### WORK ITEM A:
What ingredients are listed under the "Chicken Egg Rolls" heading in the lumpia recipe? Give each with its stated amount.
### WORK ITEM B:
In the lumpia recipe, how long should the mixture cook after the sugar, salt and black pepper are added?

*** Opening of TEXT SECTION ***

My mother is Filipina. We grew up with a lot of the dishes she made. My favorite was Lumpia (eggroll with meat basically). Though it is an easy recipe, it is time consuming. I hope you like it!
Chicken Egg Rolls
1 Whole chicken
2 cups Chicken Broth
1 med. Cabbage
3 large Carrots
1 med. to large Onion
3 or 4 sections of Garlic or Garlic Powder
½ cup of Veg. Oil
Cover chicken with water in large pot, season with salt and pepper.Boil until tender.
Meanwhile shred the cabbage and carrots.
Cut onion into small cubes (pieces)
When chicken is done remove meat from bones.Tear (by hand or cut with knife) chicken meat into small pieces.
Pour veg. Oil into Wok or large skillet.
Heat
Put Onion and Garlic in hot oil and soften onions
Add cabbage and carrots to skillet and heat until tender
Add chicken and chicken broth into skillet at the same time
Add sugar, salt and black pepper to taste
Cook for 10 to 20 minutes.
Drain off excess juice/broth.
Lay out lumpia wrapper and start rolling.Note: experiment on amount of chicken mixture is require for yourl umpia wrapper. Make one complete roll, tuck ends of wrapper and finish rolling.

(You can also eat the mixture by itself. We did that as kids. It's kind of like licking the bowl of a bownie mix. Makes a great & healthy meal. My Kids love eating the lumpia!)

*** Close of TEXT SECTION ***
*** Opening of INFORMATION PROVIDED ***

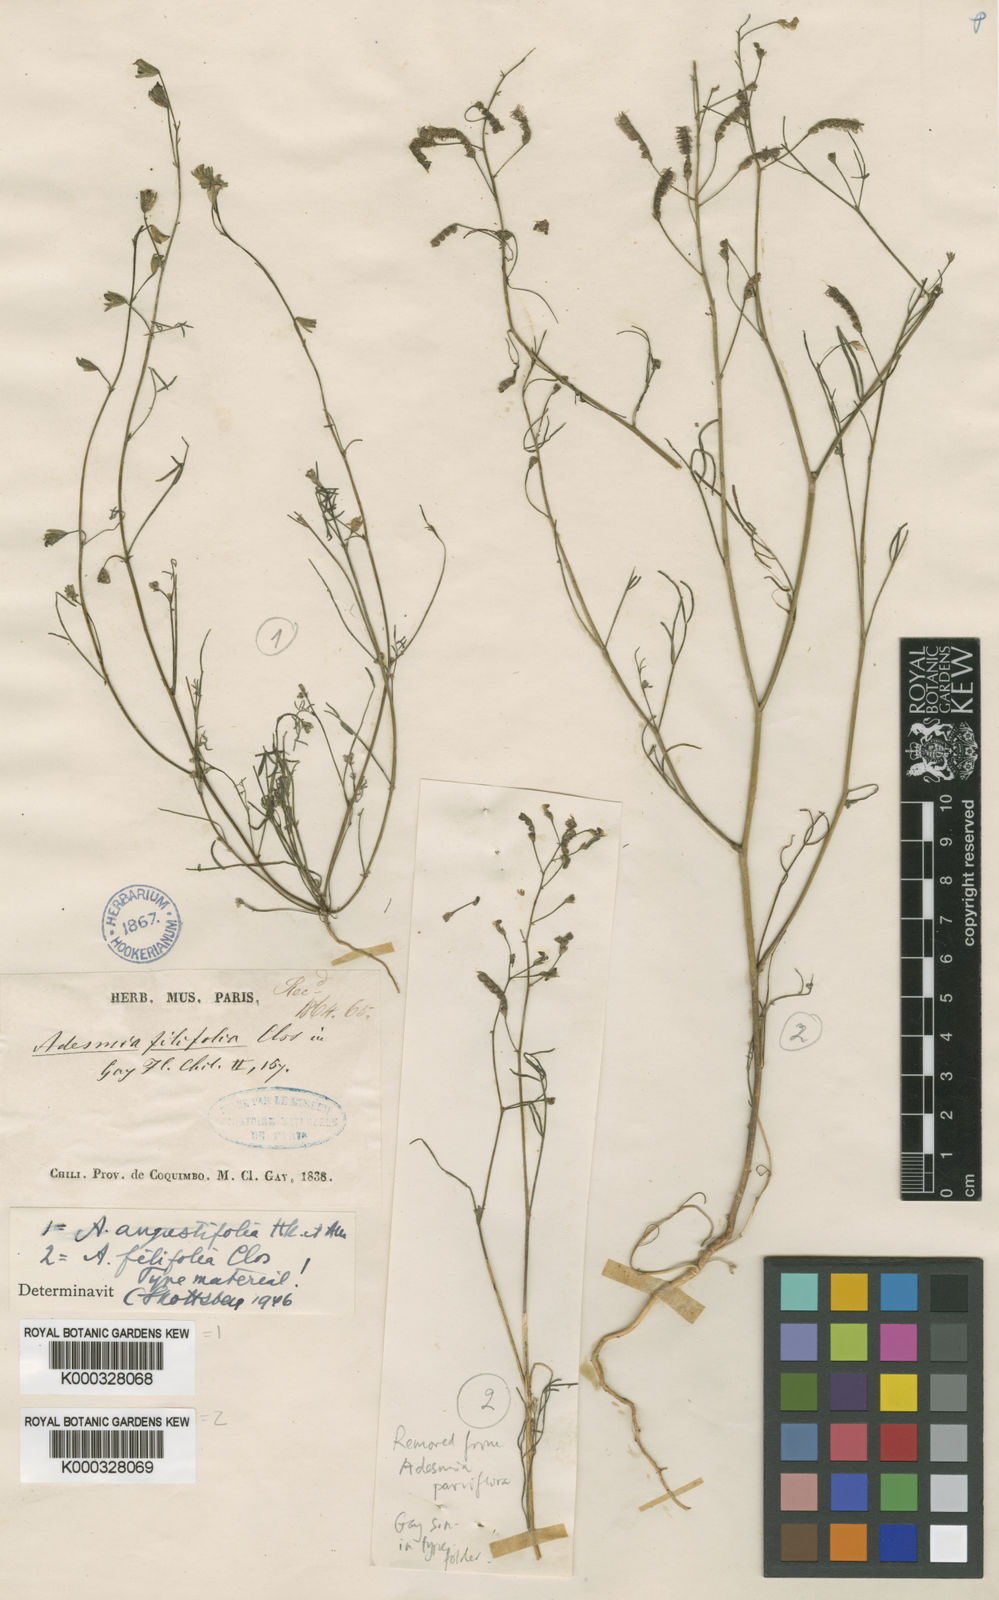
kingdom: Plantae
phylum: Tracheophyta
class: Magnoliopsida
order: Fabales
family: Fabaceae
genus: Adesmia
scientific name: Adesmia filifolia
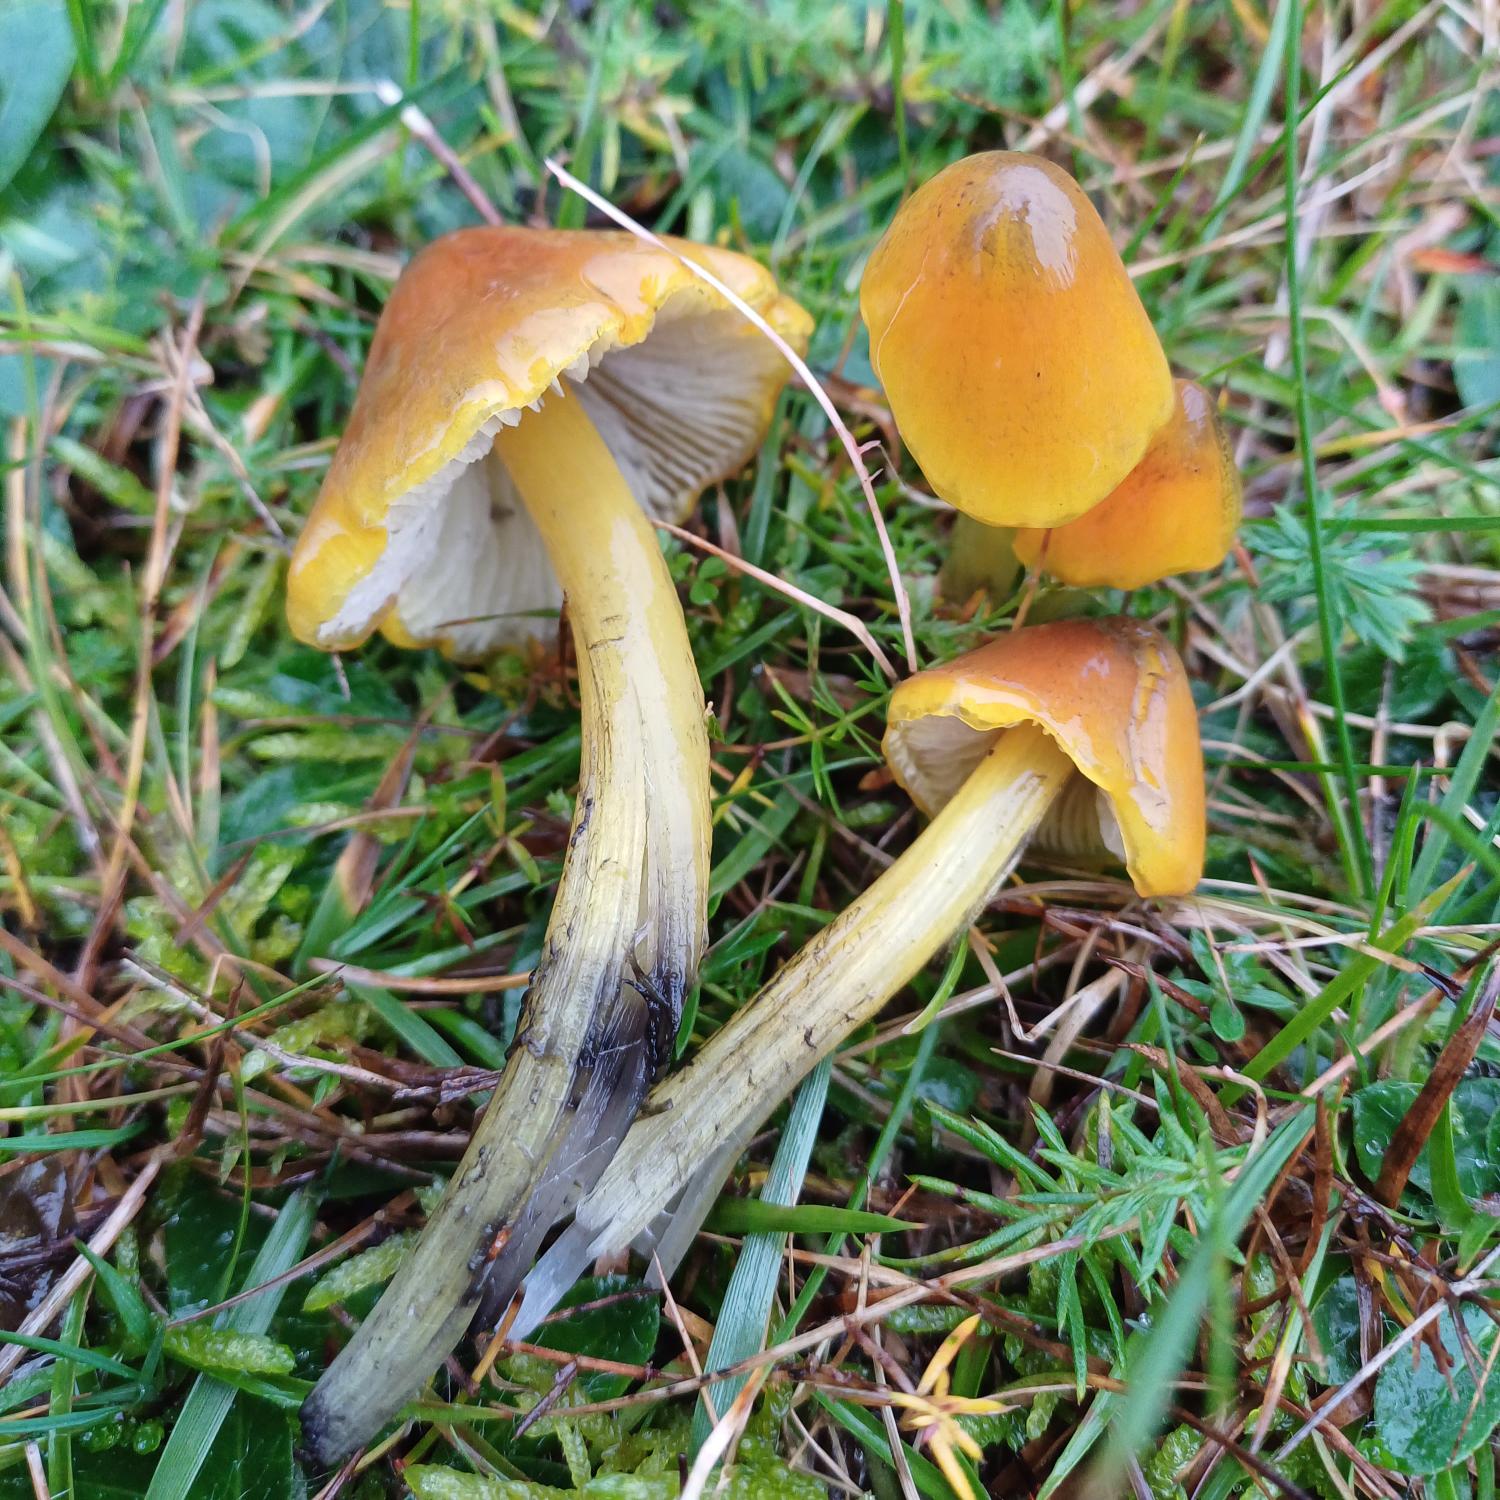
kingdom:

*** Close of INFORMATION PROVIDED ***

### ANSWER A:
- 1 whole chicken
- 2 cups chicken broth
- 1 medium cabbage
- 3 large carrots
- 1 medium to large onion
- 3 or 4 sections of garlic or garlic powder
- ½ cup of vegetable oil

### ANSWER B:
10 to 20 minutes.